* **Passage shown**

- Opening Delimiter -

We continued to chat for a couple of minutes and then very casually he segued into the subject of the apartment. How did I like it? Had it served my friends and I well? As he started to move through the place I told him that we’d all had a swimmingly good time.  In retrospect, I should have seen the first danger sign: he had asked the questions but was no longer listening to the answers.

I could go through the litany of problems he found with his beloved apartment that day, but it would only result in you sending cards and flowers. I don’t need sympathy- I only need to do something with all this rage I still feel toward that evil tyrant (as opposed to the wonderful, altruistic tyrants that are out there). This post today isn’t exorcising the demons; if anything it’s only serving to re-animate them.

I paid that day. Dearly. For the curtains that he said we’d taken, only to later find out from my mates that his wife had picked them up days earlier. For the carpet that we’d steam cleaned that was spotless yet filthy in his eyes. For the fact that he hadn’t been able to get into the place to paint while we were still living there (illegal). For my Judaism (okay, nothing to prove this one but come on, all ye Goyim who read this: look into your hearts- you hate us). I watched in horror as the money I and my two friends had invested in the bond went down the drain- or, more accurately, into this monster’s fat pocket.  To this day I curse myself for not standing my ground and storming out of there without signing off on the pittance he agreed to return us. I often think about this low-level scrooge; I wonder to what fate he has succumbed. We actually  knew where he and his lecherous family lived- sometimes we would drop the rent check off at their house. Many times I fantasized about breaking into their home and dropping a large coiler in the middle of their living room. But when it comes down to it, people, I am craven, so I assume his crimes have gone unpunished. Having said that, many people have assured me that ‘what goes around comes around’…..

- Closing Delimiter -

* **Data supplied**
- Opening Delimiter -

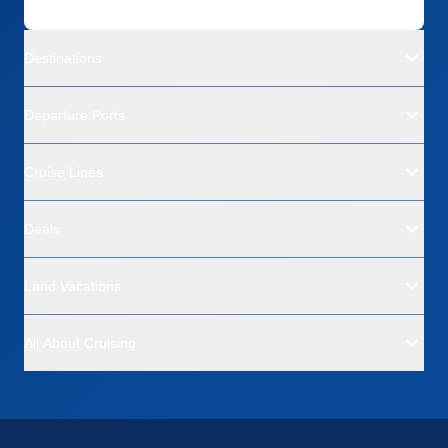
Destinations
Departure Ports
Cruise Lines
Deals
Land Vacations
All About Cruising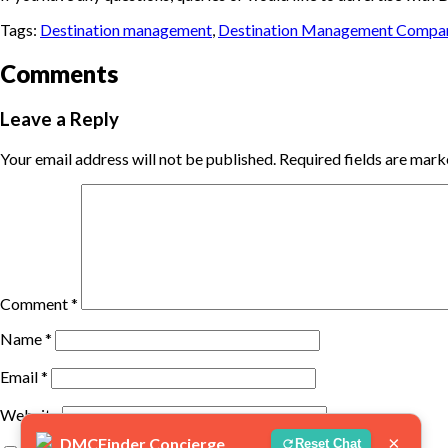
Tags:
Destination management
,
Destination Management Compa
Comments
Leave a Reply
Your email address will not be published.
Required fields are mar
Comment
*
Name
*
Email
*
Website
×
DMCFinder Concierge
Reset Chat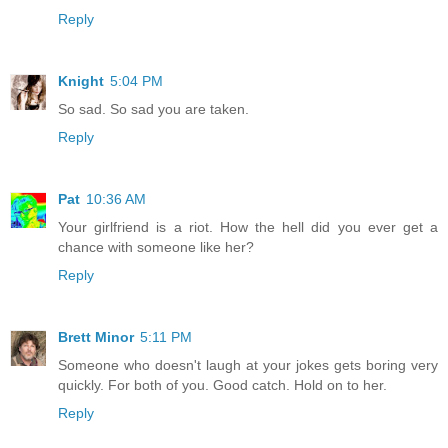
Reply
Knight
5:04 PM
So sad. So sad you are taken.
Reply
Pat
10:36 AM
Your girlfriend is a riot. How the hell did you ever get a
chance with someone like her?
Reply
Brett Minor
5:11 PM
Someone who doesn't laugh at your jokes gets boring very
quickly. For both of you. Good catch. Hold on to her.
Reply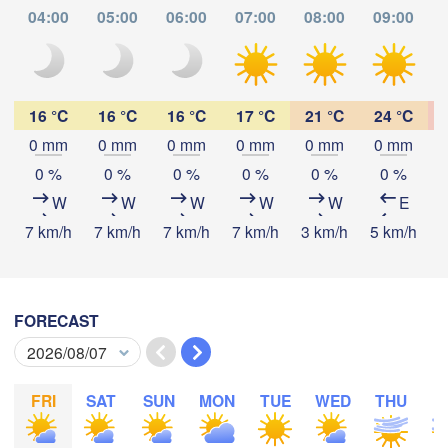
04:00
05:00
06:00
07:00
08:00
09:00
Tabora
Kalemie
ayi
Mpanda
16 °C
16 °C
16 °C
17 °C
21 °C
24 °C
0 mm
0 mm
0 mm
0 mm
0 mm
0 mm
Download App
0 %
0 %
0 %
0 %
0 %
0 %
Kamina
Mbala
Mbey
W
W
W
W
W
E
Temperature
7 km/h
7 km/h
7 km/h
7 km/h
3 km/h
5 km/h
9
2 m above ground
Likasi
Mansa
M
FORECAST
Lubumbashi
Mo
Tu
We
Th
Fr
Sa
Su
Aug 03
Aug 04
Aug 05
Aug 06
Aug 07
Aug 08
Aug 09
Serenje
FRI
SAT
SUN
MON
TUE
WED
THU
F
22
23
00
01
02
03
04
:00
ZAMBIA
:00
:00
:00
:00
:00
:00
Lilo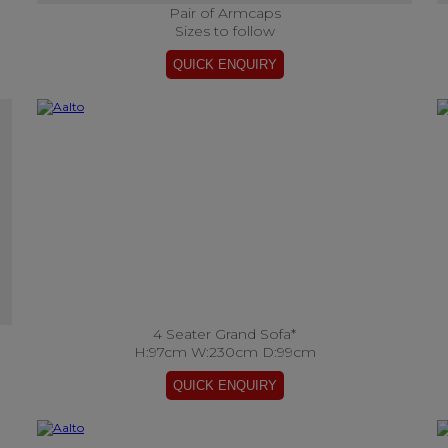
Pair of Armcaps
Sizes to follow
4 Seater Grand Sofa*
H:97cm W:230cm D:99cm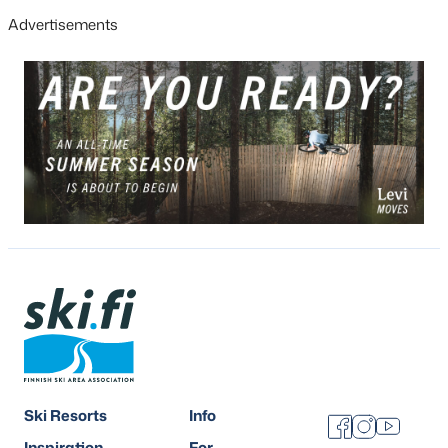
Advertisements
Ski Resorts
Info
Facebook
Instagram
Youtube
Inspiration
For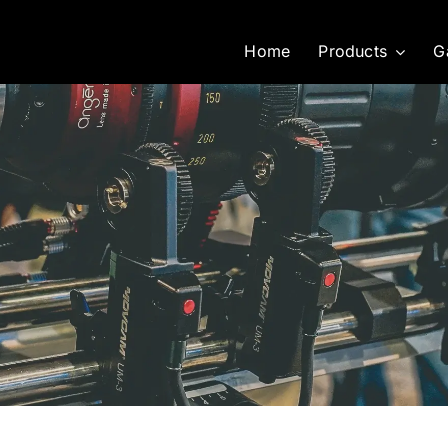
Home
Products
G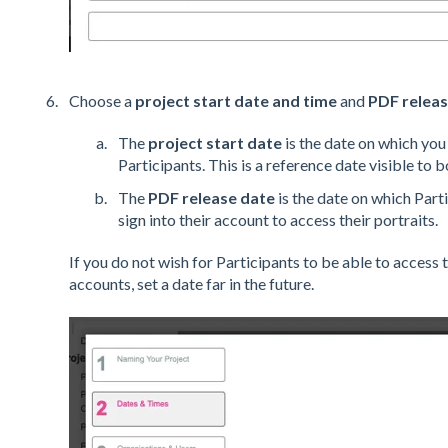
Choose a
project start date and time
and
PDF releas
The
project start date
is the date on which you 
Participants. This is a reference date visible to 
The
PDF release date
is the date on which Parti
sign into their account to access their portraits.
If you do not wish for Participants to be able to access t
accounts, set a date far in the future.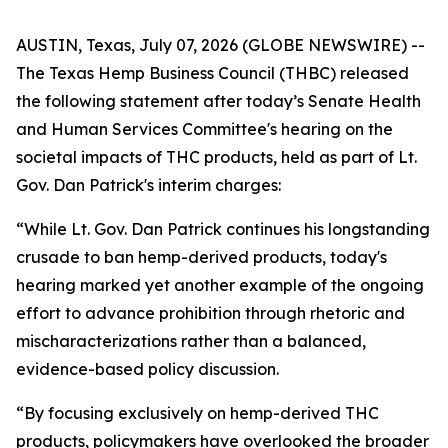
AUSTIN, Texas, July 07, 2026 (GLOBE NEWSWIRE) --
The Texas Hemp Business Council (THBC) released
the following statement after today’s Senate Health
and Human Services Committee's hearing on the
societal impacts of THC products, held as part of Lt.
Gov. Dan Patrick's interim charges:
“While Lt. Gov. Dan Patrick continues his longstanding
crusade to ban hemp-derived products, today's
hearing marked yet another example of the ongoing
effort to advance prohibition through rhetoric and
mischaracterizations rather than a balanced,
evidence-based policy discussion.
“By focusing exclusively on hemp-derived THC
products, policymakers have overlooked the broader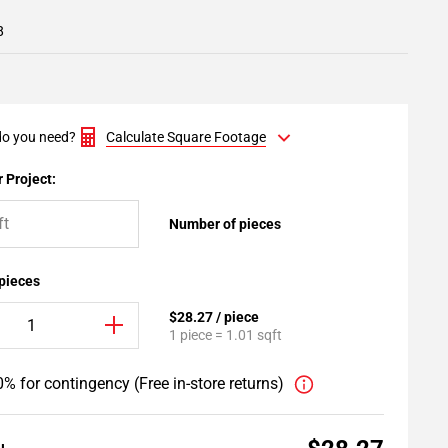
8
o you need?
Calculate Square Footage
 Project:
Number of pieces
 pieces
$28.27 / piece
1 piece = 1.01 sqft
% for contingency (Free in-store returns)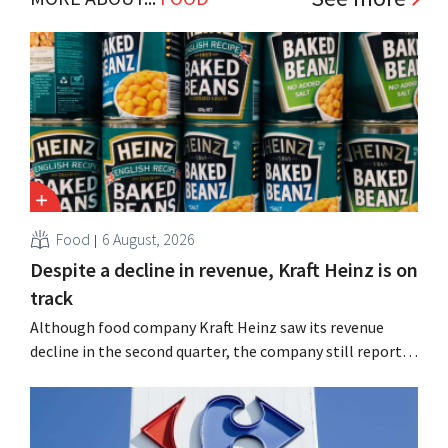
Food
6 August, 2026
Despite a decline in revenue, Kraft Heinz is on
track
Although food company Kraft Heinz saw its revenue
decline in the second quarter, the company still reports
better-than-expected results. The multinational is
increasing its investments and raising its outlook.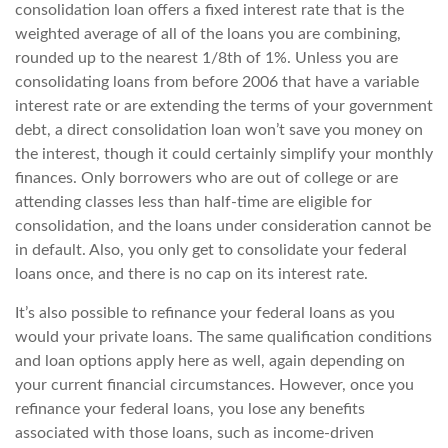
consolidation loan offers a fixed interest rate that is the
weighted average of all of the loans you are combining,
rounded up to the nearest 1/8th of 1%. Unless you are
consolidating loans from before 2006 that have a variable
interest rate or are extending the terms of your government
debt, a direct consolidation loan won’t save you money on
the interest, though it could certainly simplify your monthly
finances. Only borrowers who are out of college or are
attending classes less than half-time are eligible for
consolidation, and the loans under consideration cannot be
in default. Also, you only get to consolidate your federal
loans once, and there is no cap on its interest rate.
It’s also possible to refinance your federal loans as you
would your private loans. The same qualification conditions
and loan options apply here as well, again depending on
your current financial circumstances. However, once you
refinance your federal loans, you lose any benefits
associated with those loans, such as income-driven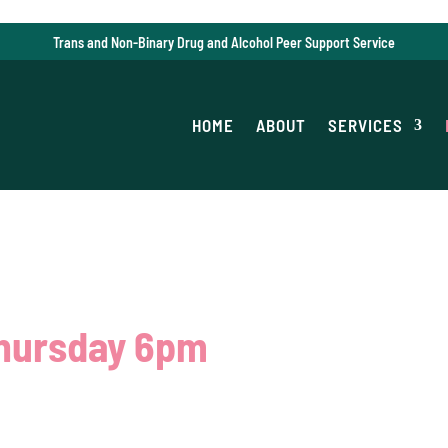
Trans and Non-Binary Drug and Alcohol Peer Support Service
HOME
ABOUT
SERVICES
Thursday 6pm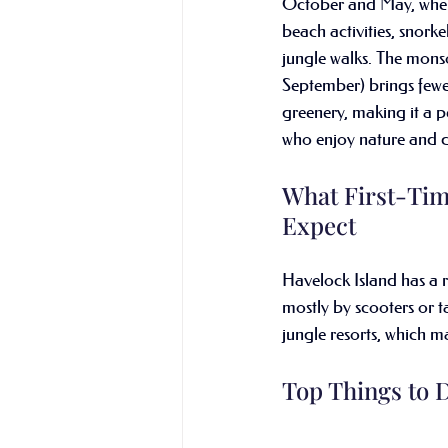
October and May, when 
beach activities, snorke
jungle walks. The mons
September) brings fewe
greenery, making it a pe
who enjoy nature and qu
What First-Tim
Expect
Havelock Island has a r
mostly by scooters or ta
jungle resorts, which m
Top Things to 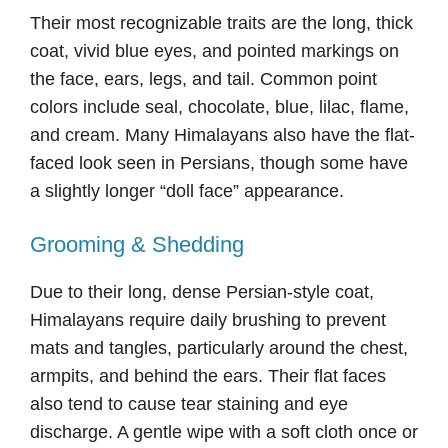
Their most recognizable traits are the long, thick
coat, vivid blue eyes, and pointed markings on
the face, ears, legs, and tail. Common point
colors include seal, chocolate, blue, lilac, flame,
and cream. Many Himalayans also have the flat-
faced look seen in Persians, though some have
a slightly longer “doll face” appearance.
Grooming & Shedding
Due to their long, dense Persian-style coat,
Himalayans require daily brushing to prevent
mats and tangles, particularly around the chest,
armpits, and behind the ears. Their flat faces
also tend to cause tear staining and eye
discharge. A gentle wipe with a soft cloth once or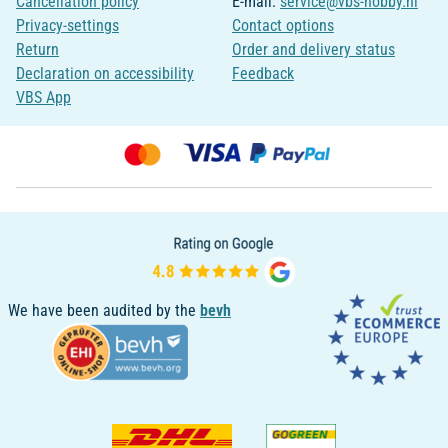
Cancellation policy
E-mail:
service@vbs-hobby.nl
Privacy-settings
Contact options
Return
Order and delivery status
Declaration on accessibility
Feedback
VBS App
We have been audited by the
bevh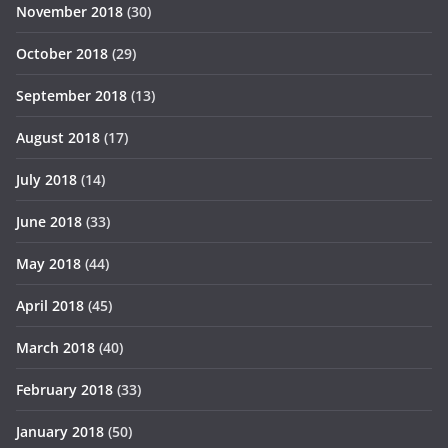
November 2018
(30)
October 2018
(29)
September 2018
(13)
August 2018
(17)
July 2018
(14)
June 2018
(33)
May 2018
(44)
April 2018
(45)
March 2018
(40)
February 2018
(33)
January 2018
(50)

- Closing Delimiter -

* **Work instruction 1**
Print the landlord passage from "I could go through" to "to re-animate them.".
* **Work instruction 2**
Answer these questions from the landlord passage:
(a) What item did the landlord say had been taken, and who had actually picked it up?
(b) How did the tenants sometimes get the rent check to the landlord?
(c) How many friends shared the bond money with the writer?
The records come from a different source than the landlord passage.

* **Expected answer 1**
I could go through the litany of problems he found with his beloved apartment that day, but it would only result in you sending cards and flowers. I don’t need sympathy- I only need to do something with all this rage I still feel toward that evil tyrant (as opposed to the wonderful, altruistic tyrants that are out there). This post today isn’t exorcising the demons; if anything it’s only serving to re-animate them.

* **Expected answer 2**
(a) The curtains; the landlord's wife had picked them up days earlier.
(b) They dropped it off at the landlord's house.
(c) Two.